Fame is powerful motivation. It sustained me through childhood expectations that I would become an Olympic gymnast. I watched Nadia on TV as a little girl. I must have stood up in our Oregon living room and done a handstand or something because from that moment on my parents decided I could be just as famous. They both hated their jobs, where they lived and how hard it was to scratch together a living in rural Oregon so my Olympic quest became our entire family’s path out of ordinary.

I never questioned it – not even when a six-hour-a-day training schedule meant no sleepovers with friends, no hanging out at the mall, no birthday parties with fattening cake. The fame that would come with competing in the Olympics would make up for everything. When I broke my back in a training accident in college, I had to find some other way to be famous and decided on the oh-so-meaningful career of broadcast news. Which is how I ended up in Beaufort – the one good thing that came from it all.

The problem is that you can’t control fame, so I’ve come to believe that it’s actually a terrible way to motivate kids. They might work as hard as I did, back-breaking hard, and through no fault of their own not “make it.” I’ve always thought that if I had kids I would steer them into worthier pursuits, try to build their self-esteem on achievable goals and attributes like scholarship, civility, patience, dedication, compassion.

The thing is that building character instead of pursuing fame is much less glamorous. I never realized just how much less until I signed up for a second year at St. Helena Elementary’s career day. It’s a great cause – showing kids out on the island that there’s a whole world of opportunities beyond what they might see every day. Last year I talked about screenwriting and had the kids read parts from my most recent screenplay “The Wedding Photographer.” Movies impress fourth and fifth graders – even when they haven’t been sold or made. They pretty much thought I was famous and I have to admit, it felt all warm and fuzzy.

So this year I had to top myself. I decided blogging would be a good topic, probably more achievable than a career in journalism these days. Gary pointed out that I couldn’t use my own “Womenisms” blog as an example (even after I removed the word orgasm from the definition of the invented word). So I created a blog just for that day: www.careerdayblog.wordpress.com. I figure I could get the kids to feed me topics and I’d transcribe them live online. For Miss Brooks 5th grade class I tried to get them to open up about their everyday fears and challenges. It turns out standardized tests weigh heavily on their minds. But, as you can see, it didn’t make for riveting reading. I could hear the yawns they tried to stifle. One kid just put her head down on her desk and slept through the whole 20 minutes.

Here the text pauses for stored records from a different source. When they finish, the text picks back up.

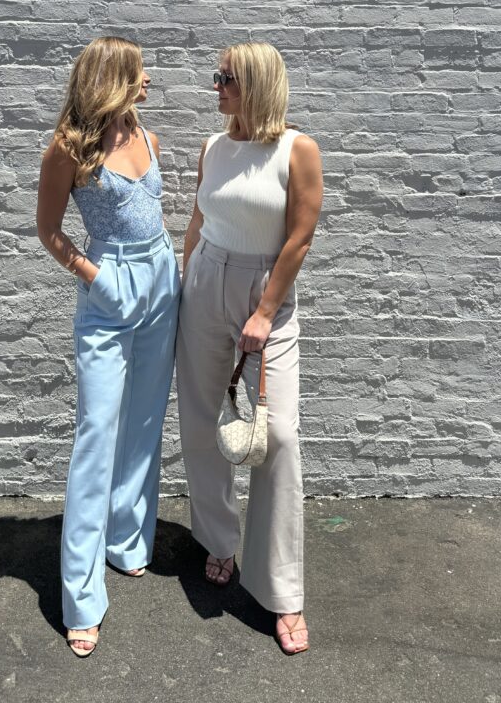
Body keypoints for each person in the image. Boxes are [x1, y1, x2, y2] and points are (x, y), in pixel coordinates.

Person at [176, 41, 323, 656]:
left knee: (278, 436)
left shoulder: (297, 149)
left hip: (266, 292)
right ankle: (219, 541)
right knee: (200, 420)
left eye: (226, 78)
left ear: (257, 83)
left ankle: (282, 591)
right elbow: (198, 220)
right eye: (217, 76)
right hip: (205, 281)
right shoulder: (213, 147)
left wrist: (265, 312)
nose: (216, 86)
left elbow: (300, 237)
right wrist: (183, 281)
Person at [36, 36, 180, 658]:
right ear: (113, 78)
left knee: (145, 422)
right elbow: (48, 230)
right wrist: (98, 278)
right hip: (109, 289)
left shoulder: (144, 132)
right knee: (97, 435)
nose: (148, 80)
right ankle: (82, 597)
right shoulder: (69, 148)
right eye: (139, 71)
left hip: (162, 281)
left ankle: (126, 540)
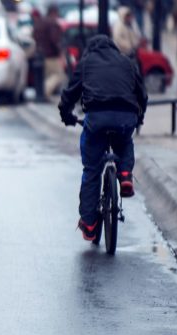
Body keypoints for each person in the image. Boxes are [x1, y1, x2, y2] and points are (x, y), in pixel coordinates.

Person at [58, 35, 147, 241]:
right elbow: (142, 93)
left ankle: (89, 224)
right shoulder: (127, 62)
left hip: (97, 119)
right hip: (126, 117)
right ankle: (125, 174)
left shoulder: (86, 63)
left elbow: (69, 94)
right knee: (124, 141)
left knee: (91, 169)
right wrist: (139, 117)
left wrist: (67, 117)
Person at [32, 4, 64, 101]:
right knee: (58, 75)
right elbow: (55, 39)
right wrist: (60, 51)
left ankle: (43, 93)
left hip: (40, 55)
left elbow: (34, 35)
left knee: (48, 76)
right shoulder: (52, 23)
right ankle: (45, 92)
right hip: (51, 55)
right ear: (54, 12)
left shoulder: (40, 22)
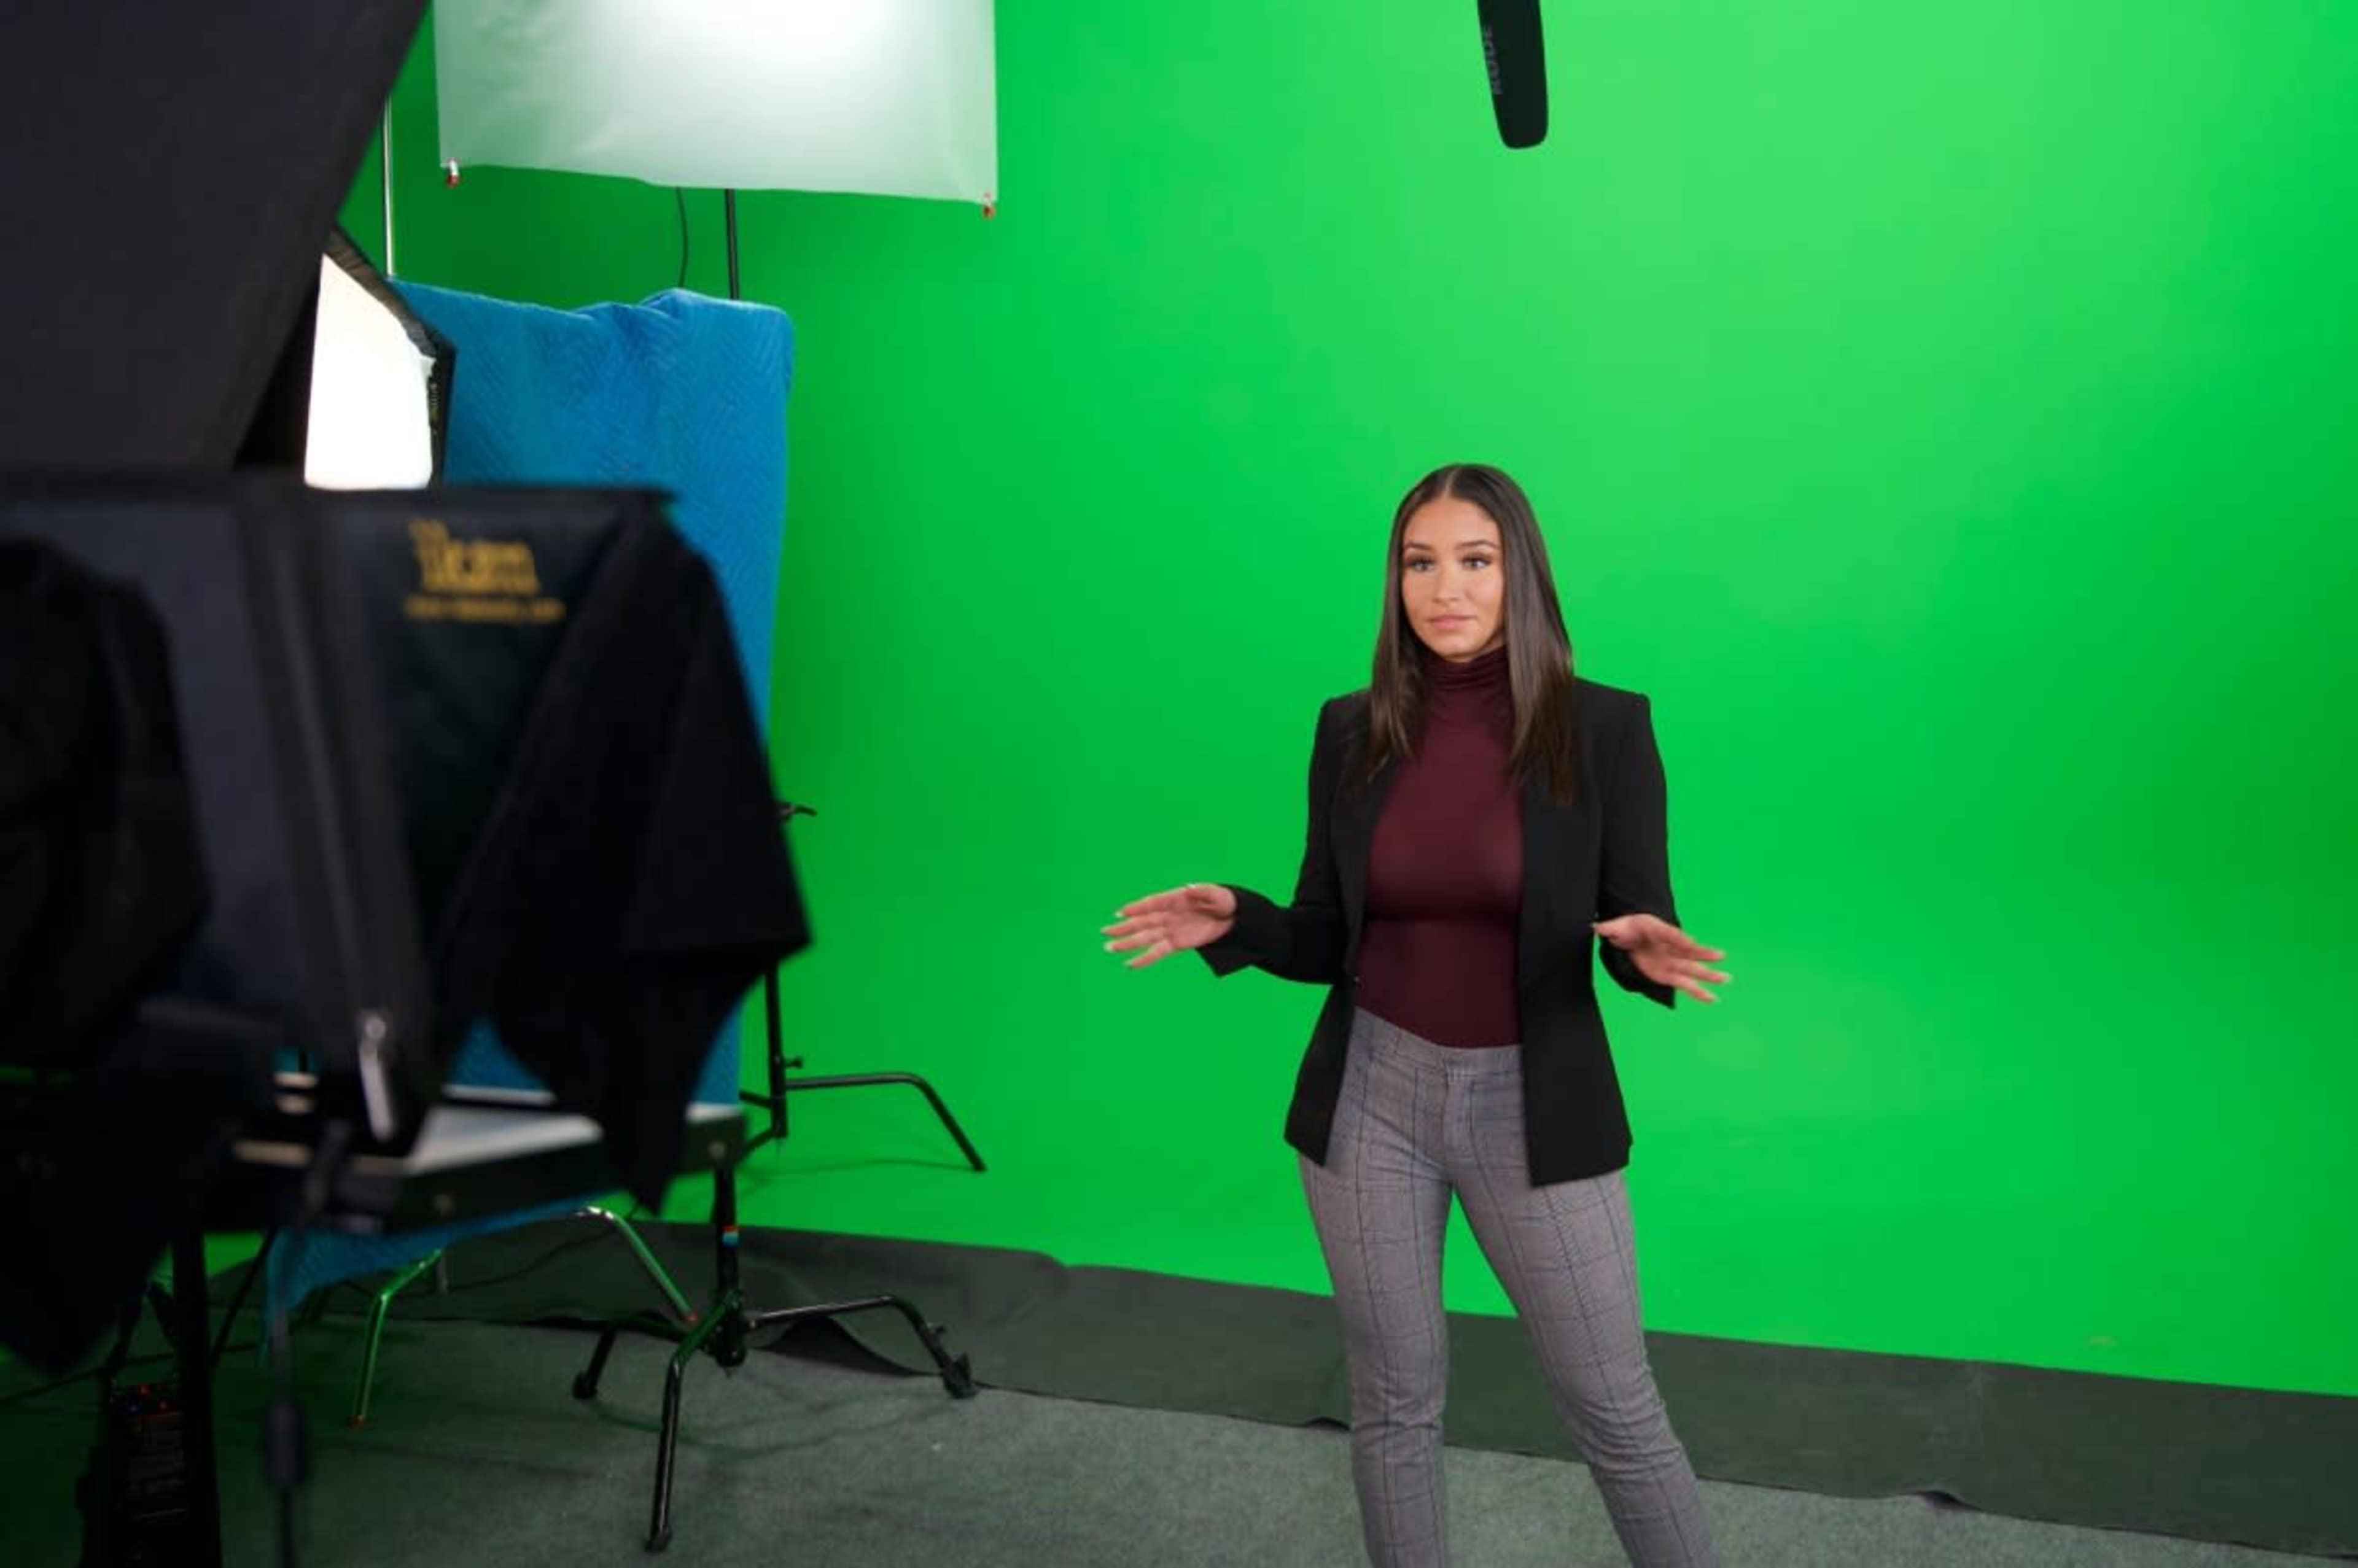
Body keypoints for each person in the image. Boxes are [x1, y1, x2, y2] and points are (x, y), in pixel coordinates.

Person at [1104, 463, 1725, 1567]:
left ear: (1521, 574)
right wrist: (1241, 918)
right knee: (1393, 1404)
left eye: (1475, 560)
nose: (1446, 588)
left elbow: (1637, 924)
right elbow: (1327, 936)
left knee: (1615, 1408)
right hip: (1370, 1103)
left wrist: (1644, 951)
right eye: (1419, 563)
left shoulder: (1606, 729)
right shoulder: (1352, 729)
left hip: (1534, 1108)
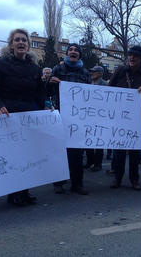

So I caved on my other two classes. If you scroll down the blog you’ll see that I used fame as a motivator. Not my own faux fame, but home town girl Candice Glover’s fame. On American Idol. I couldn’t type fast enough to keep up with the shout outs from students. They want to be just like her, I realized. They aren’t thinking about careers in writing, or how blogs can share their thoughts with the world. They want to be famous, just like Candice. I suppose it’s no different than wanting to be a professional basketball player, or rap star, or model, or Olympic gymnast. There’s nothing wrong with being any one of those things. But fame is still a goal that these kids won’t ever be able to achieve based on their own talent or dedication. Fame is fickle and unpredictable. Undeserving people sometimes get to be famous. Hard workers often don’t. What was I teaching them after all?

Before I left, one little girl came up to me and said, “Miss Teresa, I remember you. You came last year with that wedding movie and I was one of your stars.” I looked a little closer. It all came back to me. She was the girl I’d coerced into playing the lead, Amanda, not knowing that she couldn’t stand the little boy I’d picked to play Dillon. I thought she was just shy, so I persisted, even when the teacher’s eyebrow was sending me serious don’t-go-there signals. And guess what? That little girl threw so much attitude and resentment into her lines that it cracked up the whole class. She was a star, if only for that morning. And a year later, she made me feel like I won an Olympic gold medal.